High demand, low tariff compound power problems

The country’s current electricity demand has outstripped supply due to consistent annual demand growth of over 10 percent, resulting in a critical demand –supply imbalance and complete depletion of the system reserve margin.

Measures by the Volta River Authority (VRA) to address the energy gap are further delayed by non-cost-reflective tariffs, which do not attract sufficient investment to the Authority and thereby weakens its finances, Mr. Samu8el Kwesi Fletcher, Head of Corporate Communications for Volta River Authority (VRA), has disclosed.

“Electricity infrastructure projects are capital-intensive, which normally requires huge capital outlay-not less than US$ 100million – and takes about four years to complete under ideal circumstances.

"Current electricity tariff are uneconomic, considering now that VRA has to purchase significant quantities of crude oil to generate power because there is no gas supply from the West African Gas Pipeline.

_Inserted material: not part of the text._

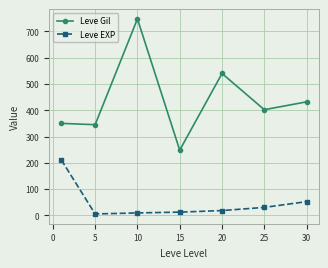

True or false: Leve EXP and Leve Gil cross at least once.

False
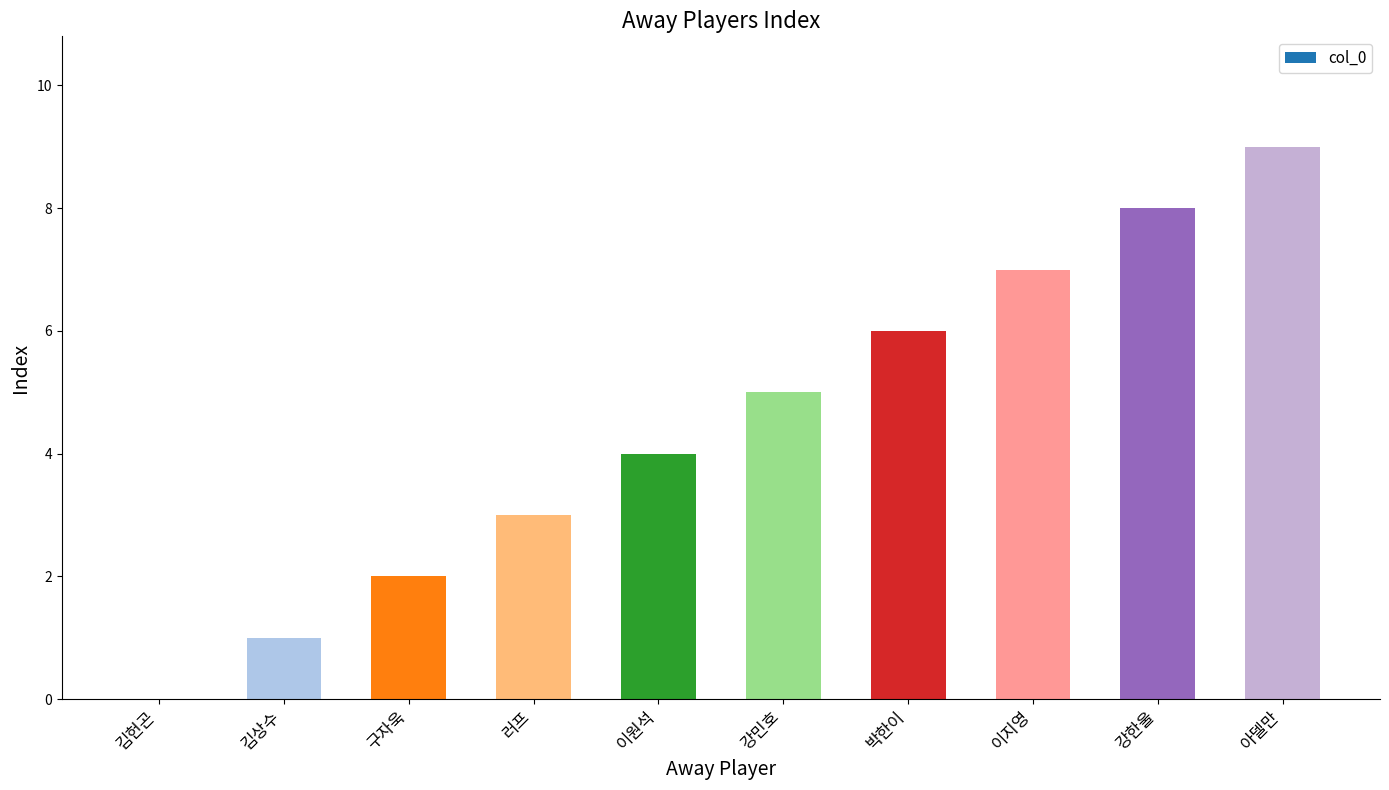

Does the chart contain stacked bars?

No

“Upsurge in crude oil prices coupled with arrears owed by VRA by the public sector and delays in honoring government promissory notes arising out of oil purchase constitute a colossal amount in both local and foreign currencies, thus worsening our financial situation. The aggregate of these factors are affecting the operations of VRA.”

Mr. Fletcher told this to Journalists during a media tour of VRA facilities at Tema, Kpong, Akuse and Akosombo to inform the public through the press on the current operations and state of its machinery.

The tour was to provide on-site guidelines for the media on how to improve reportage on issues relating to power generation and understanding some basic terminologies and operational activities. Mr. Fletcher said the accidental damage to the WAGP continues to strain VRA’s power generation efficiency.

“The damage to the gas pipeline has had its toll on our power generation capacity. We are currently losing 200 megawatts of power due to the malfunction of the Asogli power plant – an independent power provider- which runs solely on gas.

“During election last year, we had to import 100 megawatts of power from Ivory Coast. In the absence of gas, we have had to rely on crude oil which is very expensive- costing double the amount we spend with gas,” he noted.

On energy conservation, Mr. Fletcher said: “economic growth comes with necessary infrastructure; the country’s energy needs keeps growing year-on-year, hence the need for the public to use power judiciously.

“We don’t have the required reserve for a stable system, and therefore all hands must be on deck if we are to address the issue of load-shedding. To solve our energy problems today, we should have a started four years ago,” Mr. Fletcher noted.